Introduction
Brucellosis is originally an infectious disease of domestic and wild
animals, caused by Brucellae , a small, nonmotile, and facultative
intracellular aerobic rod. This infection is transmitted to humans via
the consumption of infected unpasteurized animal products. Brucellosis
is also considered an occupational infection among shepherds, dairy
industry workers, and laboratory personnel. Endemic areas of Brucellosis
include countries of the Mediterranean Basin, and the Middle East such
as Iran, central Asia, and China (1). Therefore, those living in rural
areas of endemic countries are at high risk of being infected.

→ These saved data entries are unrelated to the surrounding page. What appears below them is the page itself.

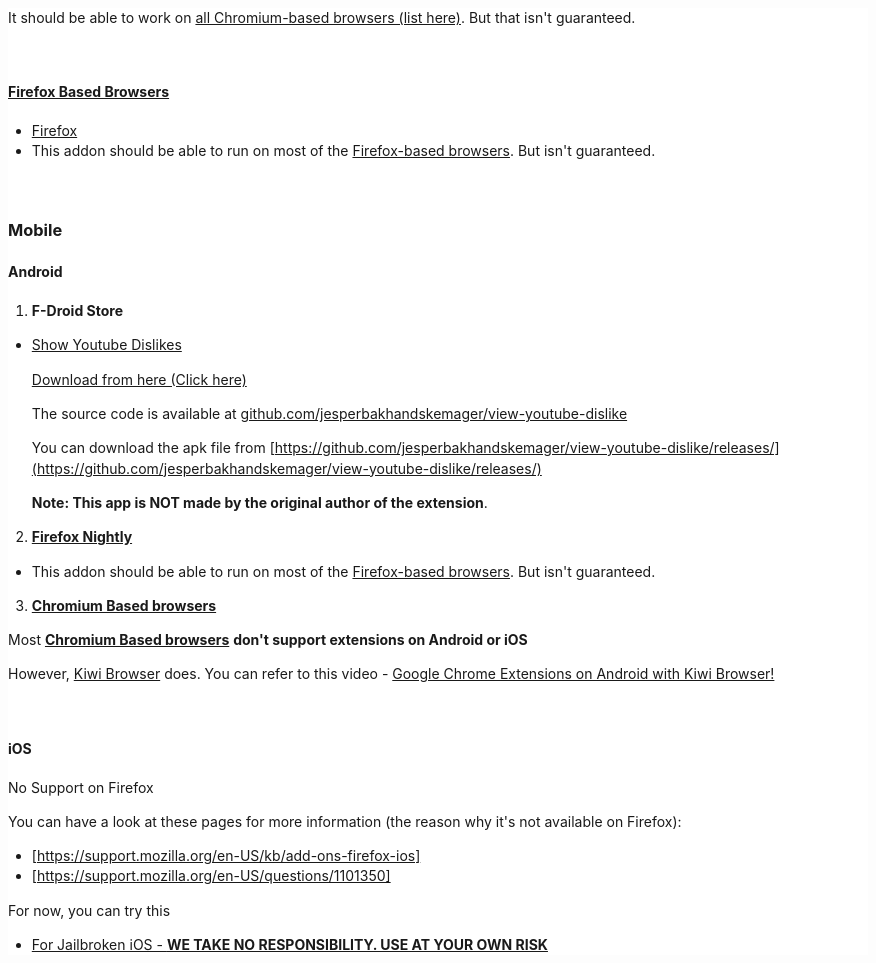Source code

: It should be able to work on [all Chromium-based browsers (list here)][4]. But that isn't guaranteed.

<br>

#### [Firefox Based Browsers][5]

- [Firefox][2]
- This addon should be able to run on most of the [Firefox-based browsers][5]. But isn't guaranteed.

<br>

### Mobile

#### Android

1. **F-Droid Store**

- [Show Youtube Dislikes](https://f-droid.org/en/packages/com.jesperh.showyoutubedislikes/)

  [Download from here (Click here)](https://f-droid.org/en/packages/com.jesperh.showyoutubedislikes/)

  The source code is available at [github.com/jesperbakhandskemager/view-youtube-dislike](https://github.com/jesperbakhandskemager/view-youtube-dislike)

  You can download the apk file from
  [https://github.com/jesperbakhandskemager/view-youtube-dislike/releases/](https://github.com/jesperbakhandskemager/view-youtube-dislike/releases/)

  **Note: This app is NOT made by the original author of the extension**.

2. [**Firefox Nightly**][2]

- This addon should be able to run on most of the [Firefox-based browsers][5]. But isn't guaranteed.

3. [**Chromium Based browsers**][4]

Most [**Chromium Based browsers**][4] **don't support extensions on Android or iOS**

However, [Kiwi Browser](https://kiwibrowser.com/) does. You can refer to this video - [Google Chrome Extensions on Android with Kiwi Browser!](https://youtu.be/T6J0T_-oim4)

<br>

#### iOS

No Support on Firefox

You can have a look at these pages for more information (the reason why it's not available on Firefox):

- [https://support.mozilla.org/en-US/kb/add-ons-firefox-ios]
- [https://support.mozilla.org/en-US/questions/1101350]

For now, you can try this

- [For Jailbroken iOS - **WE TAKE NO RESPONSIBILITY. USE AT YOUR OWN RISK**](https://chariz.com/get/return-youtube-dislike)


[1]: https://chrome.google.com/webstore/detail/return-youtube-dislike/gebbhagfogifgggkldgodflihgfeippi
[2]: https://addons.mozilla.org/en-US/firefox/addon/return-youtube-dislikes/
[3]: https://github.com/Anarios/return-youtube-dislike/raw/main/Extensions/UserScript/Return%20Youtube%20Dislike.user.js
[4]: https://en.wikipedia.org/wiki/Chromium_(web_browser)#Browsers_based_on_Chromium
[5]: https://en.wikipedia.org/wiki/Category:Web_browsers_based_on_Firefox
[6]: chrome://extensions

Development of symptoms and signs may be abrupt or insidious over
several days to weeks. The symptoms are variable and nonspecific,
including fever with variable patterns, night sweats, low back pain,
malaise, and weight loss (1).
definitive laboratory criteria ( not the case) for diagnosis are defined
as either the positive culture of blood, body fluid, or tissue or a
fourfold or greater rise in Brucella antibody titer ≥ 2 weeks apart (1).
A case is confirmed as Brucellosis when a clinically compatible illness
with definitive laboratory evidence of Brucella infection is
found.
A presumptive diagnosis of Brucellosis is made by Brucella total
antibody titer ≥ 1:160 by Standard Tube Agglutination (SAT) or detection
of Brucella DNA in a clinical specimen (1).
Complications of Brucellosis occur more frequently in adults than in
children. These complications can affect any organ system including
osteoarticular, genitourinary, neurologic, and cardiovascular systems.
One of the rare complications of Brucellae spondylodiscitis is Psoas
abscess (1).
Psoas abscess management consists of percutaneous or surgical drainage
and antibiotic therapy. Antibiotics alone are considered unlikely to be
curative unless the abscess is less than 3 cm in size (2).
We report a 14-year-old male patient with Psoas abscess due to
Brucellosis which was treated successfully with oral antibiotics alone.